誰が書いたか推測するよう会衆に頼んだところ、彼らは晩年のジョナサン・サックス(おそらく過去20年間で最も有名なユダヤ教の説教者)を特定した。自分たちがとても好きな説教が、人の手をまったく借りずに作られたものだと聞かされた時の会衆の反応を想像してみてほしい。
それがキリスト教の説教の未来なのだろうか? 「もちろん違う」と答えるかもしれない。そんなことが起こり得るとは信じられないと思うかもしれない。しかし、30年前の人にGoogleやスマートフォンの聖書アプリを説明しようとすることを想像してほしい。もし、どこにでもアクセスできるAIが、毎週、牧師のために、完全に正統的で、聖書に基づいた、抗しがたく議論された説教を書くことができたらどうだろうか。

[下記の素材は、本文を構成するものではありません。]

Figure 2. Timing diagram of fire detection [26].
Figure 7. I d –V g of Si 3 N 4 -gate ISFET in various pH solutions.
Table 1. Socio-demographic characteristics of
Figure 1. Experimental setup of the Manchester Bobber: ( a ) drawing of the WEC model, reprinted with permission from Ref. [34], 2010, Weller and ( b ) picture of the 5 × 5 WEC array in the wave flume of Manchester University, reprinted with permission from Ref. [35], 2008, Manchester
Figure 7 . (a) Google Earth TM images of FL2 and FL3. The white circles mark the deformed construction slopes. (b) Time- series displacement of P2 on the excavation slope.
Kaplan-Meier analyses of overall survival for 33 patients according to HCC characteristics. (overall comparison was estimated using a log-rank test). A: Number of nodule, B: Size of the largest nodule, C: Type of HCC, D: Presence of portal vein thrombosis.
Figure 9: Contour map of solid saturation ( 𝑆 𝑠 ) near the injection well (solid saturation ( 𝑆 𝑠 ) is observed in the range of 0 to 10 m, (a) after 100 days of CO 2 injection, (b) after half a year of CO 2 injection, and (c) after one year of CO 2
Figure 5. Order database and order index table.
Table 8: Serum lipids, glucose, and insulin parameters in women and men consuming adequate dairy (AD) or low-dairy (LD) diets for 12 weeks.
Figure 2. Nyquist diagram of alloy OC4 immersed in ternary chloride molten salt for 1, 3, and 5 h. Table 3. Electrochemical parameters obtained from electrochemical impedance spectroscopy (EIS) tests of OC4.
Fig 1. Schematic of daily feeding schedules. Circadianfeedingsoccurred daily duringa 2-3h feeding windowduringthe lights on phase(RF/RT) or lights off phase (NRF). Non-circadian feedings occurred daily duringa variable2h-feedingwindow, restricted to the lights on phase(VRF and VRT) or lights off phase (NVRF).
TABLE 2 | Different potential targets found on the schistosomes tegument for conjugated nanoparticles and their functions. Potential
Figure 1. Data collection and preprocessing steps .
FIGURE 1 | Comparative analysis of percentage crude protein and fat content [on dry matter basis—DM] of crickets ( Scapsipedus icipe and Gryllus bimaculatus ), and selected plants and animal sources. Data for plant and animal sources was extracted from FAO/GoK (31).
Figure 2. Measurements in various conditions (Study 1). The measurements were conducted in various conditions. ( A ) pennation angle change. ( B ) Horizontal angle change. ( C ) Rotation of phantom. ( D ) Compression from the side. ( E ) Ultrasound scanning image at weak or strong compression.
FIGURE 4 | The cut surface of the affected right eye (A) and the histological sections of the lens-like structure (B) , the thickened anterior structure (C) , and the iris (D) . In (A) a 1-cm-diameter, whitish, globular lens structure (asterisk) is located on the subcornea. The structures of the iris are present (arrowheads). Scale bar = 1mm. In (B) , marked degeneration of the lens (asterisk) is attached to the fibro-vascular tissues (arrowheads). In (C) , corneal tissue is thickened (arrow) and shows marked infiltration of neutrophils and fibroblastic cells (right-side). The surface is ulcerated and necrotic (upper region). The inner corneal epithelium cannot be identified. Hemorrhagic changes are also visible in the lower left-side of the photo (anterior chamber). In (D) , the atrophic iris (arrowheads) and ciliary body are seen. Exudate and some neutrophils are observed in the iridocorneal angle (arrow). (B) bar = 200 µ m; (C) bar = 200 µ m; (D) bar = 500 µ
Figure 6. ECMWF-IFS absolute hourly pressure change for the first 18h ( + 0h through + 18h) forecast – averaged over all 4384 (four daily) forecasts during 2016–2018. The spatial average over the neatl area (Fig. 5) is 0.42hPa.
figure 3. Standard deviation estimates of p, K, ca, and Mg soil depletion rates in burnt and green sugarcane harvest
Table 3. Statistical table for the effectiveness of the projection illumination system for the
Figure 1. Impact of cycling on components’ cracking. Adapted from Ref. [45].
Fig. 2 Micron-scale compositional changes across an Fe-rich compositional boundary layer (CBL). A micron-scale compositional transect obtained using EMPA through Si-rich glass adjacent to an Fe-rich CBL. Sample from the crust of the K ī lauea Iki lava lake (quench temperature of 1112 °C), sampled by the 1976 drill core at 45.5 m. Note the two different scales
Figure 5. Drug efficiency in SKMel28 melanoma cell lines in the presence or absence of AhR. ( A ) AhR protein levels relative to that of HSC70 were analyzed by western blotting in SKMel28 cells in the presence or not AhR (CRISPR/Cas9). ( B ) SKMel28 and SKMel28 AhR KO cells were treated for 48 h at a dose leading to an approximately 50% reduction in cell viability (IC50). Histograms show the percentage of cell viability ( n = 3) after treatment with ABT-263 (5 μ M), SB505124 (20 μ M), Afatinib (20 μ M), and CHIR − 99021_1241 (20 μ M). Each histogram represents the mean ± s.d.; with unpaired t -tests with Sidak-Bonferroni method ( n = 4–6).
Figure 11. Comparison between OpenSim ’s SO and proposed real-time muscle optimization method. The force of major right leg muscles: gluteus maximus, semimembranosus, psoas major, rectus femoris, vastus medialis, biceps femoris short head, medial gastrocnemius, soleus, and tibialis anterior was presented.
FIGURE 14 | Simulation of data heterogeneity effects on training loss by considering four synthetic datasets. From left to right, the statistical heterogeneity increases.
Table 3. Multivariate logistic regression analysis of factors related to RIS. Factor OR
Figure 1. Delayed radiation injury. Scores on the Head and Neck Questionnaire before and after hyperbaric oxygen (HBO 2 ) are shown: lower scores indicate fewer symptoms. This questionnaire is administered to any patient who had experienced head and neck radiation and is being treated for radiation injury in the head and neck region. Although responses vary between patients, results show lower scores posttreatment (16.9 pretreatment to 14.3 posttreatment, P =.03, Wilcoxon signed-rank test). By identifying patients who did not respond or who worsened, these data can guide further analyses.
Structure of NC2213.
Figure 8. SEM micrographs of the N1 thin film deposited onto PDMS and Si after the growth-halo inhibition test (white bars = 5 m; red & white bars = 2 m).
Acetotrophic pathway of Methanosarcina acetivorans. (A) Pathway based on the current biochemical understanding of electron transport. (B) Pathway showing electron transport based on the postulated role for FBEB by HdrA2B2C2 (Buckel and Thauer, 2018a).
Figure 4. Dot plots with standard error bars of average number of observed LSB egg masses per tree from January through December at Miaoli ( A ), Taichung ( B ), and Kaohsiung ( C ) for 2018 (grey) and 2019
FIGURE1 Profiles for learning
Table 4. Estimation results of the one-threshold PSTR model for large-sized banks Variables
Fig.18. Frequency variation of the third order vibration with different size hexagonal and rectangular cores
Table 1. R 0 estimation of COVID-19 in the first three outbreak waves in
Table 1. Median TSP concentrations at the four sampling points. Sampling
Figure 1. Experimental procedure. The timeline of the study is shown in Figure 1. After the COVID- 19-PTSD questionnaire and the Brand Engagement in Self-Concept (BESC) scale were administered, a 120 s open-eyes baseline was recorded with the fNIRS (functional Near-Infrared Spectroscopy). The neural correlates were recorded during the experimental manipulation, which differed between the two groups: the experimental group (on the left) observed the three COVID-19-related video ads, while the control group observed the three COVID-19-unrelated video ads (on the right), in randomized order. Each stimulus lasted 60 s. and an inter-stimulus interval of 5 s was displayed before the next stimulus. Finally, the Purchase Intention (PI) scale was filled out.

アメリカの著名な作家であるギャリソン・ケイラー氏は、ある男性牧師が幼児洗礼を信じるかどうか尋ねた話をした。その男性は、「信じているかって? ……私はそれが行われたのをもう見てしまったよ!」と答えたそうだ。もし私たちが、AIが聖書を知ることができるか、テーマや背景を研究することができるか、また人生への応用や行動の指針を書くことができるかどうかを尋ねているのなら――そう、私たちはもうそれが行われるのを見てきたのだ。
しかし、本当の問題は技術的な可能性ではない。教会指導者の倫理的な問題でもない。むしろ問題は、説教とは実際に何であるかということだ。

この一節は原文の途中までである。